— EXERCISE AIM —
Print everything from the start of the entries down to the line containing "OEM & ODM support;", with both ends included and line for line as it appears. Omit the pictures from your answer.

[Stored data entries]
Content starts

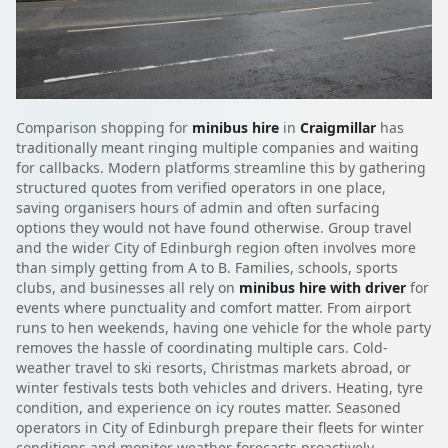
Comparison shopping for
minibus hire
in
Craigmillar
has
traditionally meant ringing multiple companies and waiting
for callbacks. Modern platforms streamline this by gathering
structured quotes from verified operators in one place,
saving organisers hours of admin and often surfacing
options they would not have found otherwise. Group travel
and the wider City of Edinburgh region often involves more
than simply getting from A to B. Families, schools, sports
clubs, and businesses all rely on
minibus hire with driver
for
events where punctuality and comfort matter. From airport
runs to hen weekends, having one vehicle for the whole party
removes the hassle of coordinating multiple cars. Cold-
weather travel to ski resorts, Christmas markets abroad, or
winter festivals tests both vehicles and drivers. Heating, tyre
condition, and experience on icy routes matter. Seasoned
operators in City of Edinburgh prepare their fleets for winter
conditions and monitor weather forecasts proactively.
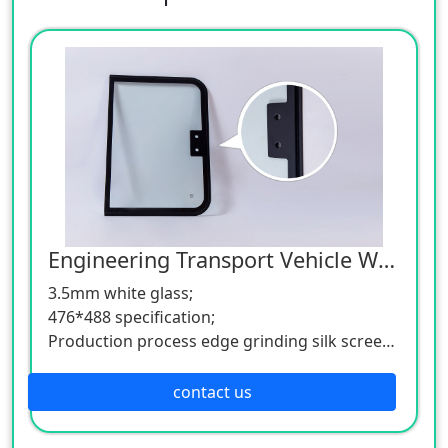
Engineering Transport Vehicle Window Glass
3.5mm white glass;
476*488 specification;
Production process edge grinding silk screen
flat tempering;
ISO9001, ISO14001, TS16949, CCC, EU E-Mark
contact us
certification;
OEM & ODM support;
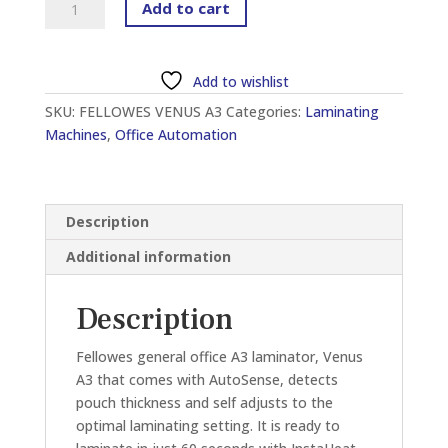
Add to cart
VENUS
A3
GENERAL
Add to wishlist
OFFICE
SKU:
FELLOWES VENUS A3
Categories:
Laminating
LAMINATOR
Machines
,
Office Automation
quantity
Description
Additional information
Description
Fellowes general office A3 laminator, Venus
A3 that comes with AutoSense, detects
pouch thickness and self adjusts to the
optimal laminating setting. It is ready to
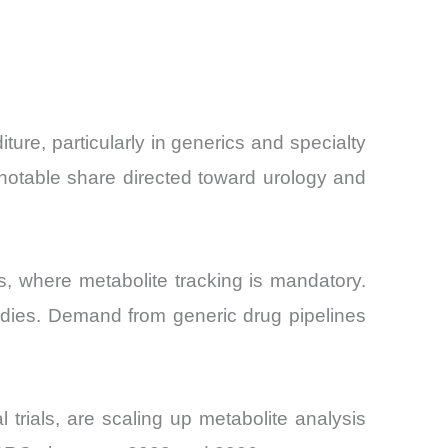
e, particularly in generics and specialty
notable share directed toward urology and
, where metabolite tracking is mandatory.
udies. Demand from generic drug pipelines
 trials, are scaling up metabolite analysis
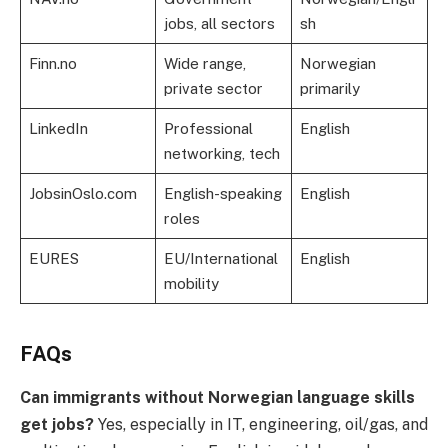
jobs, all sectors
sh
Finn.no
Wide range,
Norwegian
private sector
primarily
LinkedIn
Professional
English
networking, tech
JobsinOslo.com
English-speaking
English
roles
EURES
EU/International
English
mobility
FAQs
Can immigrants without Norwegian language skills
get jobs?
Yes, especially in IT, engineering, oil/gas, and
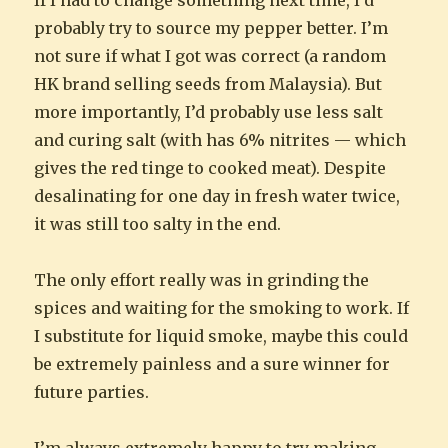
probably try to source my pepper better. I’m
not sure if what I got was correct (a random
HK brand selling seeds from Malaysia). But
more importantly, I’d probably use less salt
and curing salt (with has 6% nitrites — which
gives the red tinge to cooked meat). Despite
desalinating for one day in fresh water twice,
it was still too salty in the end.
The only effort really was in grinding the
spices and waiting for the smoking to work. If
I substitute for liquid smoke, maybe this could
be extremely painless and a sure winner for
future parties.
I’m always extremely happy to try making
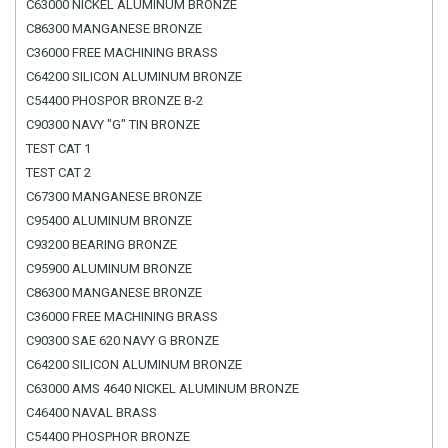
C63000 NICKEL ALUMINUM BRONZE
C86300 MANGANESE BRONZE
C36000 FREE MACHINING BRASS
C64200 SILICON ALUMINUM BRONZE
C54400 PHOSPOR BRONZE B-2
C90300 NAVY "G" TIN BRONZE
TEST CAT 1
TEST CAT 2
C67300 MANGANESE BRONZE
C95400 ALUMINUM BRONZE
C93200 BEARING BRONZE
C95900 ALUMINUM BRONZE
C86300 MANGANESE BRONZE
C36000 FREE MACHINING BRASS
C90300 SAE 620 NAVY G BRONZE
C64200 SILICON ALUMINUM BRONZE
C63000 AMS 4640 NICKEL ALUMINUM BRONZE
C46400 NAVAL BRASS
C54400 PHOSPHOR BRONZE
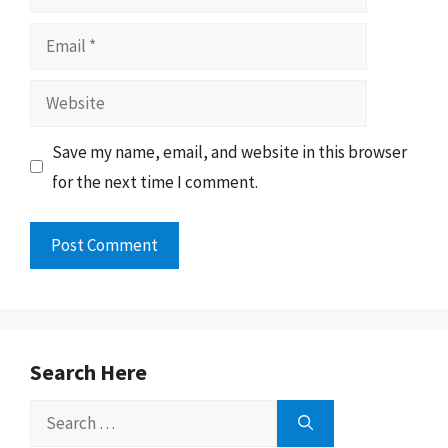
Email
Website
Save my name, email, and website in this browser
for the next time I comment.
Search Here
Search
for:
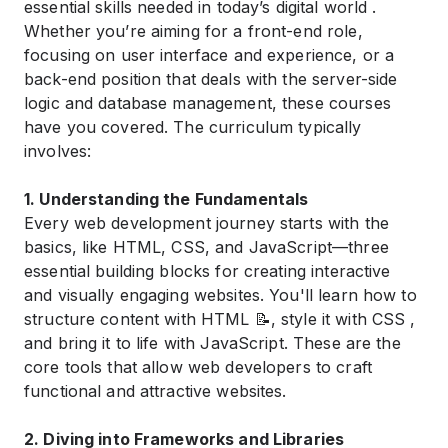
essential skills needed in today’s digital world .
Whether you’re aiming for a front-end role,
focusing on user interface and experience, or a
back-end position that deals with the server-side
logic and database management, these courses
have you covered. The curriculum typically
involves:
1. Understanding the Fundamentals
Every web development journey starts with the
basics, like HTML, CSS, and JavaScript—three
essential building blocks for creating interactive
and visually engaging websites. You'll learn how to
structure content with HTML 📝, style it with CSS ,
and bring it to life with JavaScript. These are the
core tools that allow web developers to craft
functional and attractive websites.
2. Diving into Frameworks and Libraries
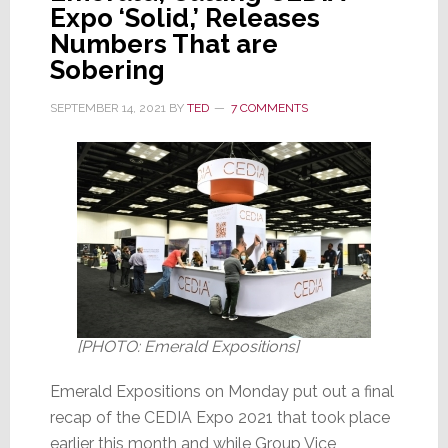
of
Expo ‘Solid,’ Releases
Context
Numbers That are
Sobering
SEPTEMBER 14, 2021
BY
TED
7 COMMENTS
[PHOTO: Emerald Expositions]
Emerald Expositions on Monday put out a final
recap of the CEDIA Expo 2021 that took place
earlier this month and while Group Vice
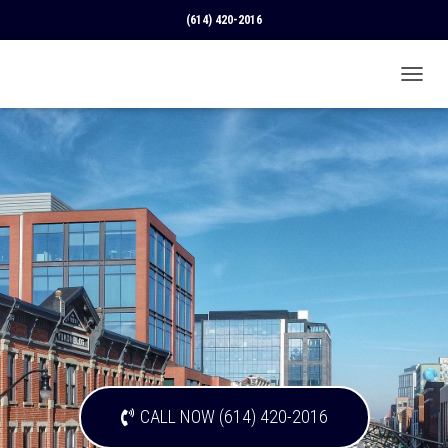
(614) 420-2016
T
O
G
G
L
E
N
A
V
I
G
A
T
I
O
N
CALL NOW (614) 420-2016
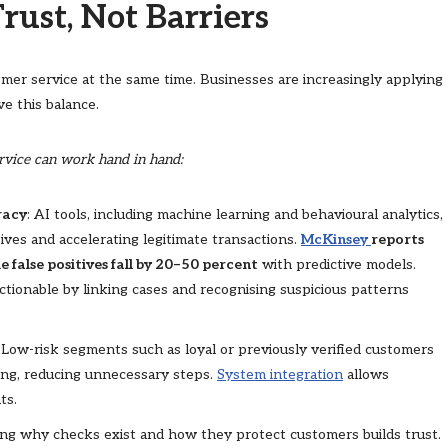
rust, Not Barriers
mer service at the same time. Businesses are increasingly applying
e this balance.
ervice can work hand in hand:
racy
: AI tools, including machine learning and behavioural analytics,
tives and accelerating legitimate transactions.
McKinsey
reports
 false positives fall by 20–50 percent
with predictive models.
tionable by linking cases and recognising suspicious patterns
: Low-risk segments such as loyal or previously verified customers
ring, reducing unnecessary steps.
System integration
allows
ts.
ning why checks exist and how they protect customers builds trust.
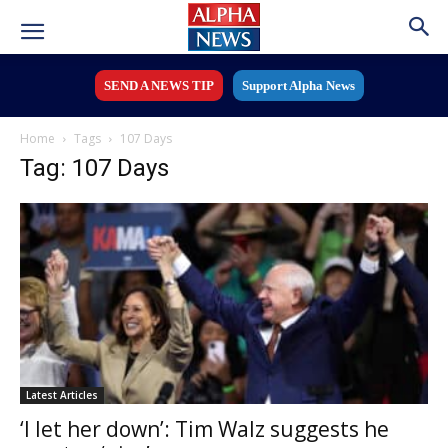
SEND A NEWS TIP
Support Alpha News
Home
Tags
107 Days
Tag: 107 Days
Latest Articles
‘I let her down’: Tim Walz suggests he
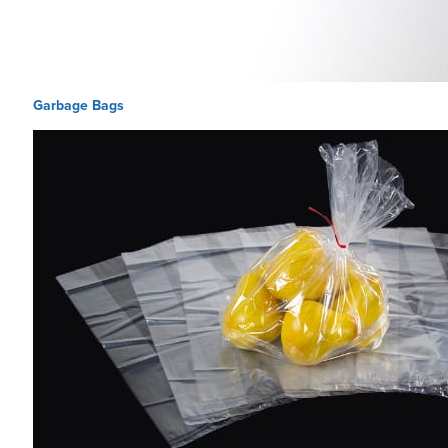
Garbage Bags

Content ends

— EXPECTED ANSWER —
Comparison shopping for
minibus hire
in
Craigmillar
has
traditionally meant ringing multiple companies and waiting
for callbacks. Modern platforms streamline this by gathering
structured quotes from verified operators in one place,
saving organisers hours of admin and often surfacing
options they would not have found otherwise. Group travel
and the wider City of Edinburgh region often involves more
than simply getting from A to B. Families, schools, sports
clubs, and businesses all rely on
minibus hire with driver
for
events where punctuality and comfort matter. From airport
runs to hen weekends, having one vehicle for the whole party
removes the hassle of coordinating multiple cars. Cold-
weather travel to ski resorts, Christmas markets abroad, or
winter festivals tests both vehicles and drivers. Heating, tyre
condition, and experience on icy routes matter. Seasoned
operators in City of Edinburgh prepare their fleets for winter
conditions and monitor weather forecasts proactively.
Engineering Transport Vehicle Window Glass
3.5mm white glass;
476*488 specification;
Production process edge grinding silk screen
flat tempering;
ISO9001, ISO14001, TS16949, CCC, EU E-Mark
contact us
certification;
OEM & ODM support;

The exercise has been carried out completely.